TEMPO.CO, Bandung - Lebih dari dua ribu pengemudi angkutan online di Bandung Raya berunjuk rasa di depan Gedung Sate, Bandung, Senin, 16 Oktober 2017. Aksi itu menuntut pencabutan larangan beroperasi angkutan online oleh pemerintah Provinsi Jawa Barat pekan lalu.

"Kami juga minta perlindungan pemerintah supaya tidak ada lagi intimidasi dari pihak mana pun," kata Ahmad Sukandar, 43 tahun, koordinator wilayah barat Himpunan Driver Bandung Raya (HDBR) di sela aksi.

Menurut dia, pelarangan itu yang mencetuskan aksi besar-besaran hari ini di depan kantor pemerintahan provinsi Jawa Barat. Berdasarkan hasil rapat koordinasi aksi, jumlah massa peserta lebih dari dua ribu orang. Mayoritas peserta aksi merupakan pengemudi angkutan online yang tergabung dalam komunitas atau paguyuban wilayah.

Tidak semua pengemudi angkutan online di Bandung Raya turun aksi. Dari pantauan Tempo, masih ada sopir ojek online yang beroperasi dari tampilan di aplikasi. "Ini aksi solidaritas dan damai, tidak ada paksaan," ujar Ahmad.

Sejak pukul 10.00, massa peserta aksi datang bergelombang dari penjuru kota. Mereka umumnya memakai jaket Go-Jek, Uber, dan Grab.
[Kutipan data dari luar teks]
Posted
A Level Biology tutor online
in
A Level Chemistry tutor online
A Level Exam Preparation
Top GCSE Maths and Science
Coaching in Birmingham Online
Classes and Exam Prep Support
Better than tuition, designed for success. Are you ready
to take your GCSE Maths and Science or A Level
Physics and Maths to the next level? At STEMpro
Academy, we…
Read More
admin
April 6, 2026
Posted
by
Sepeda motor mereka parkir di area Monumen Perjuangan Rakyat Jawa Barat, yang berjarak sekitar 400 meter dari Gedung Sate.
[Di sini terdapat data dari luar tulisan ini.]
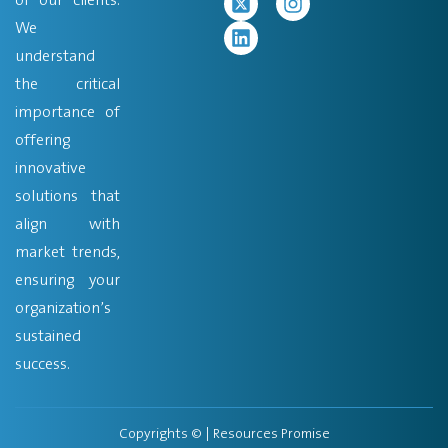
We
understand
the critical
importance of
offering
innovative
solutions that
align with
market trends,
ensuring your
organization’s
sustained
success.
Copyrights ©
| Resources Promise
Dari tempat parkir itu, mereka berjalan kaki. Barisan panjangnya menghentikan arus lalu lintas di Jalan Surapati. Jalan Diponegoro di depan Gedung Sate pun tertutup massa aksi sehingga arus lalu lintas dialihkan.

Menurut Ahmad, aksi direncanakan hingga pukul 14.00. Mereka menunggu sampai hasil pertemuan mengizinkan pengemudi angkutan online kembali beroperasi normal. "Kalau tidak, kami akan aksi lagi dengan jumlah massa yang lebih banyak," ucapnya.

Pekan lalu, Dinas Perhubungan Jawa Barat mengimbau transportasi online tidak beroperasi sementara waktu. Hal ini dilakukan agar tidak terjadi gesekan antara pengemudi angkutan online dengan angkutan konvensional.

Kepala Bidang Hubungan Masyarakat Kepolisian Daerah Jawa Barat Komisaris Besar Polisi Yusri Yunus mengatakan tidak akan menilang angkutan berbasis aplikasi yang beroperasi di wilayah Jawa Barat. Polisi hanya bisa mengimbau seiring dengan keputusan Dinas Perhubungan Jawa Barat, yang meminta pengemudi angkutan online tidak beroperasi untuk sementara.

"Kita hanya memberi imbauan agar tidak terjadi hal-hal yang tidak diinginkan," tuturnya, Jumat, 13 Oktober 2017.

Yusri menyebutkan kepolisian masih menunggu keputusan pemerintah soal regulasi yang memayungi angkutan online. Sebelum ada aturan dari pemerintah, kata dia, semua pihak yang bertikai diminta bersabar.